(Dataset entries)
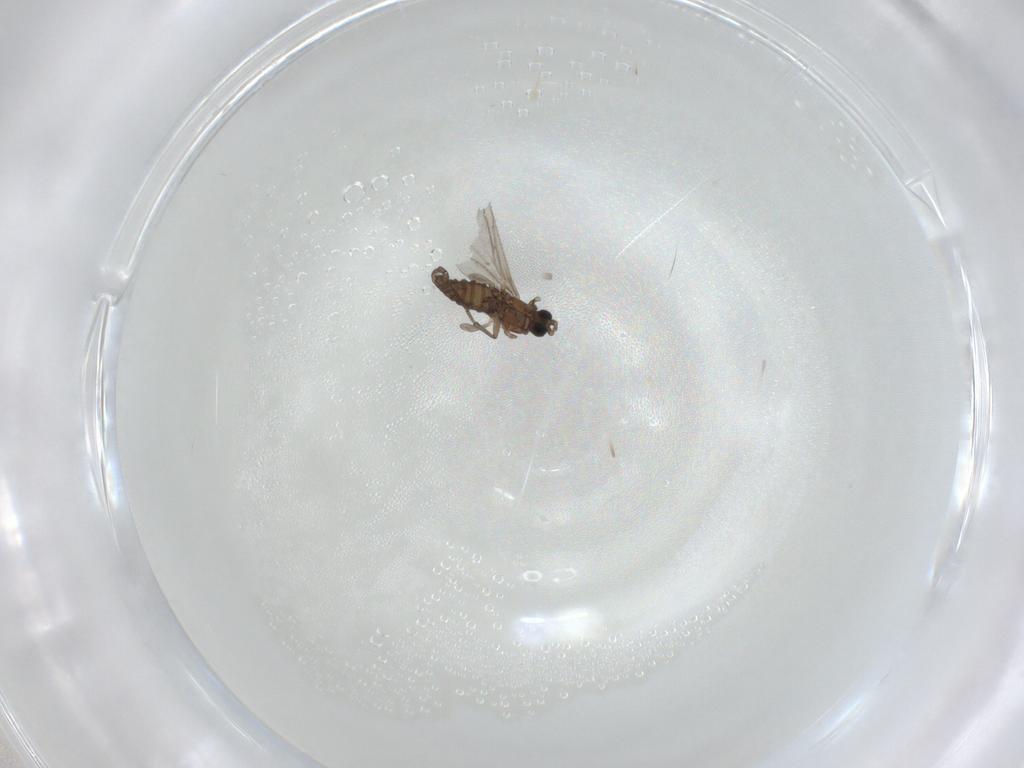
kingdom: Animalia
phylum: Arthropoda
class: Insecta
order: Diptera
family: Sciaridae
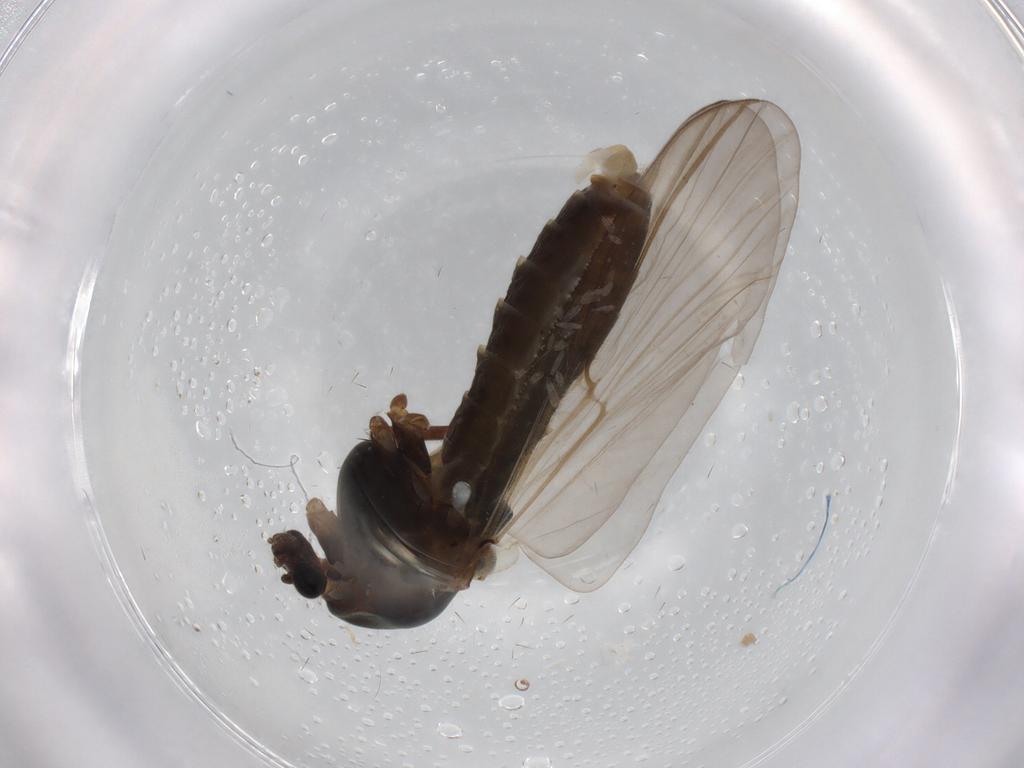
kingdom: Animalia
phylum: Arthropoda
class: Insecta
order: Diptera
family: Chironomidae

What this task involves: Swap every "phylum" in the rows above for "division" and copy the rest of each line as it stands. Leave the pictures out of your answer.

Solved exercise:
kingdom: Animalia
division: Arthropoda
class: Insecta
order: Diptera
family: Sciaridae
kingdom: Animalia
division: Arthropoda
class: Insecta
order: Diptera
family: Chironomidae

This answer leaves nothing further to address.